Quand ils furent sûrs que la créature ne représentait pas un danger, ils lui permirent de quitter sa cellule. Gul fut chargée de lui faire découvrir Arkaster et la vie de ses habitants. Depuis l'annonce du lancement de l'Effort de Redécouverte, la Faction était à la recherche de personnes pouvant se lier à une Chimère, et l'occasion était trop belle pour la laisser passer. Mais étonnement, quand elle présenta Tocsin à sa famille, elle découvrit que Kojo avait lui aussi recueilli une Chimère. Le jeune garçon était tombé sur une créature du Tumulte qui s'était échouée sur les contreforts herbeux de la capitale, probablement en même temps que la houle qui avait charrié Tocsin.

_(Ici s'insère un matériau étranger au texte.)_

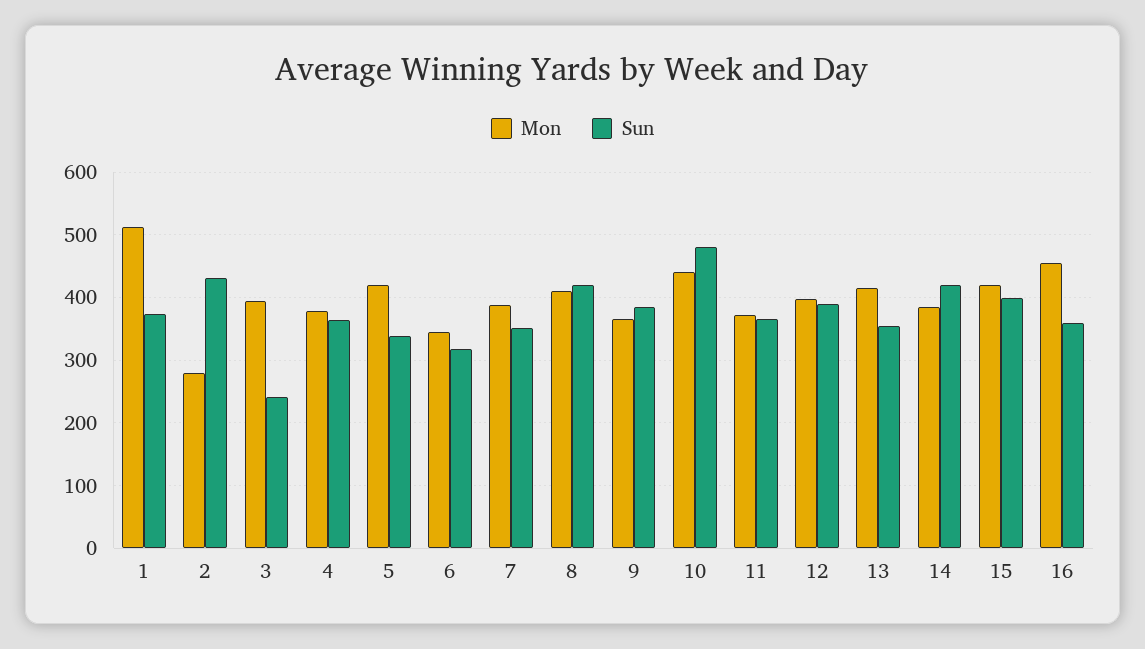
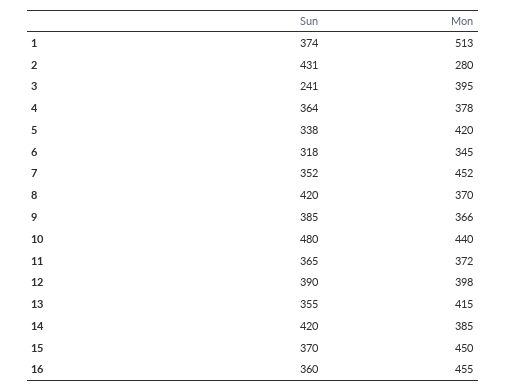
  {
    "Mon": {
      "1": 513,
      "2": 280,
      "3": 395,
      "4": 378,
      "5": 420,
      "6": 345,
-     "7": 390,
+     "7": 452,
-     "8": 410,
+     "8": 370,
      "9": 366,
      "10": 440,
      "11": 372,
      "12": 398,
      "13": 415,
      "14": 385,
-     "15": 420,
+     "15": 450,
      "16": 455
    },
    "Sun": {
      "1": 374,
      "2": 431,
      "3": 241,
      "4": 364,
      "5": 338,
      "6": 318,
      "7": 352,
      "8": 420,
      "9": 385,
      "10": 480,
      "11": 365,
      "12": 390,
      "13": 355,
      "14": 420,
-     "15": 400,
+     "15": 370,
      "16": 360
    }
  }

Au fil du temps, elle et Tocsin aspiraient de plus en plus à se faire comprendre l'une de l'autre. Communiquer avec des Glyphes était un processus fastidieux et frustrant. Le Musubi s'imposa naturellement à eux, et quand elle en parla au Golem, ce dernier accepta sans aucune hésitation. À travers l'Esprit-Ruche, d'autres pourraient converser avec lui. Tocsin pourrait se faire comprendre, et comprendre en retour... Il pourrait devenir un sérieux atout pour la Faction, quand les Corps expéditionnaires se mettraient en route. Mais bien plus que ça, lui et elle pourraient enfin échanger pleinement, comme les amis qu'ils étaient devenus.